10. Daniel Jacobs (17-0, 15 KO)

The Michael Walkers, George Waltons and Jose Varelas of the world don't tell us that Jacobs will be a superstar for sure, but an empty division and the fact that those guys add up to a comparable resume to that of anyone else that could be put into this spot, plus Jacobs' obvious natural skill level being much higher than those other guys means he gets in here. This isn't like when I foolishly ranked Andy Lee. This is necessity. Someone has to be here, and Jacobs has really done just about as much as anyone else.
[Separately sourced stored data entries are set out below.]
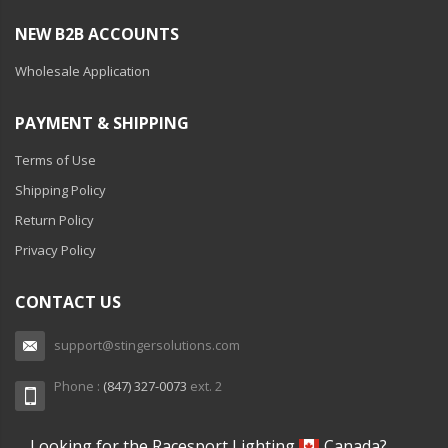
NEW B2B ACCOUNTS
Wholesale Application
PAYMENT & SHIPPING
Terms of Use
Shipping Policy
Return Policy
Privacy Policy
CONTACT US
support@stingersolutions.com
Phone :
(847) 327-0073
ext. 2
Looking for the Racesport Lighting
Canada?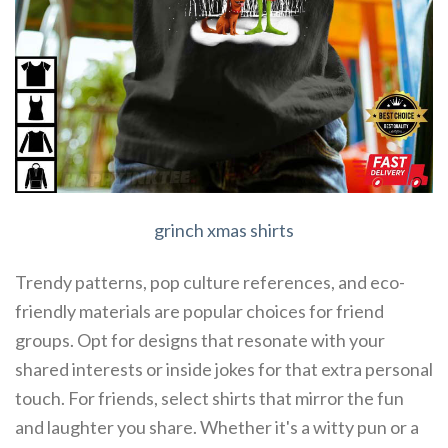
grinch xmas shirts
Trendy patterns, pop culture references, and eco-
friendly materials are popular choices for friend
groups. Opt for designs that resonate with your
shared interests or inside jokes for that extra personal
touch. For friends, select shirts that mirror the fun
and laughter you share. Whether it's a witty pun or a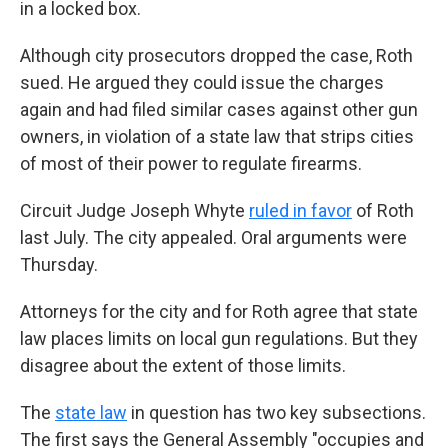
in a locked box.
Although city prosecutors dropped the case, Roth
sued. He argued they could issue the charges
again and had filed similar cases against other gun
owners, in violation of a state law that strips cities
of most of their power to regulate firearms.
Circuit Judge Joseph Whyte
ruled in favor
of Roth
last July. The city appealed. Oral arguments were
Thursday.
Attorneys for the city and for Roth agree that state
law places limits on local gun regulations. But they
disagree about the extent of those limits.
The
state law
in question has two key subsections.
The first says the General Assembly "occupies and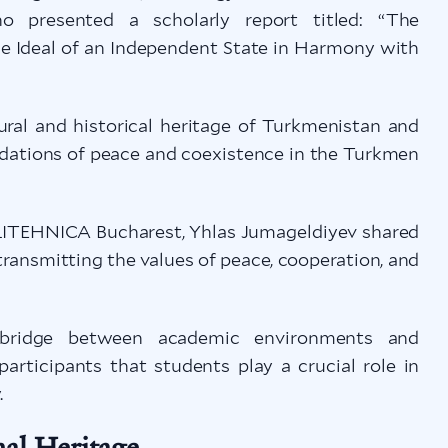
who presented a scholarly report titled: “The
he Ideal of an Independent State in Harmony with
ural and historical heritage of Turkmenistan and
ndations of peace and coexistence in the Turkmen
LITEHNICA Bucharest, Yhlas Jumageldiyev shared
ransmitting the values of peace, cooperation, and
g bridge between academic environments and
participants that students play a crucial role in
.
nal Heritage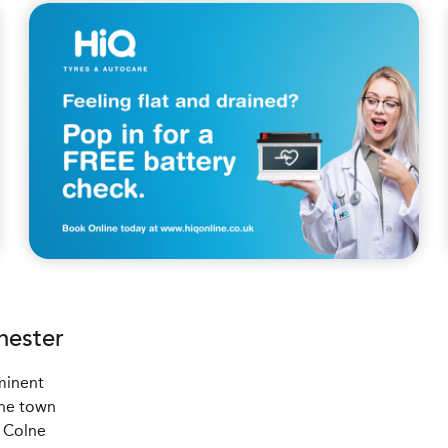
hester
ominent
the town
4 Colne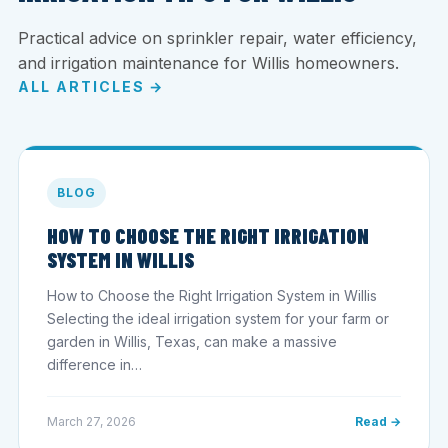
Practical advice on sprinkler repair, water efficiency,
and irrigation maintenance for Willis homeowners.
ALL ARTICLES →
BLOG
HOW TO CHOOSE THE RIGHT IRRIGATION
SYSTEM IN WILLIS
How to Choose the Right Irrigation System in Willis
Selecting the ideal irrigation system for your farm or
garden in Willis, Texas, can make a massive
difference in…
March 27, 2026
Read →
You Coulda Been a Contender...

Speaking of Andy Lee, his career sure got quiet, didn't it? He's still fighting and winning, just doing his job. ... Giovanni Lorenzo is the top-ranked fighter by the IBF's list, but he still hasn't shown me a whole lot. He was lucky his loss to Raul Marquez was scored as close as it was, because Marquez clearly outboxed him last year. Only a point deducted for a Lorenzo headbutt allowed Marquez to take the W that was rightfully his. Still, Lorenzo waxed Dionisio Miranda last time out and if he does something similar to Sylvester, don't be surprised. ... Craig McEwan is under Freddie Roach's care and Golden Boy's watch. Not a bad team to have. ... Brits Matthew Macklin and Darren Barker will face off on September 5. ... Enrique Ornelas still hasn't fought since his grueling loss to Marco Antonio Rubio last October. Rubio hasn't fought since Pavlik made him quit in February. ... Cameroon's Hassan N'Dam N'Jikam is fighting out of France and starting to make a small name for himself. ... How weird is it that Amin Asikainen is on Fight Night Round 4? ... Prospect Peter Quillin is in the middle of a lost year. He hasn't fought since September. ... Salisbury, Maryland's Fernando Guerrero remains one of my two or three absolute favorite prospects to watch. I'm not at all sure how good he'll be, but he did survive a bit of a gut check against Gabriel Rosado in February, and Rosado went on to upset Kassim Ouma two months later.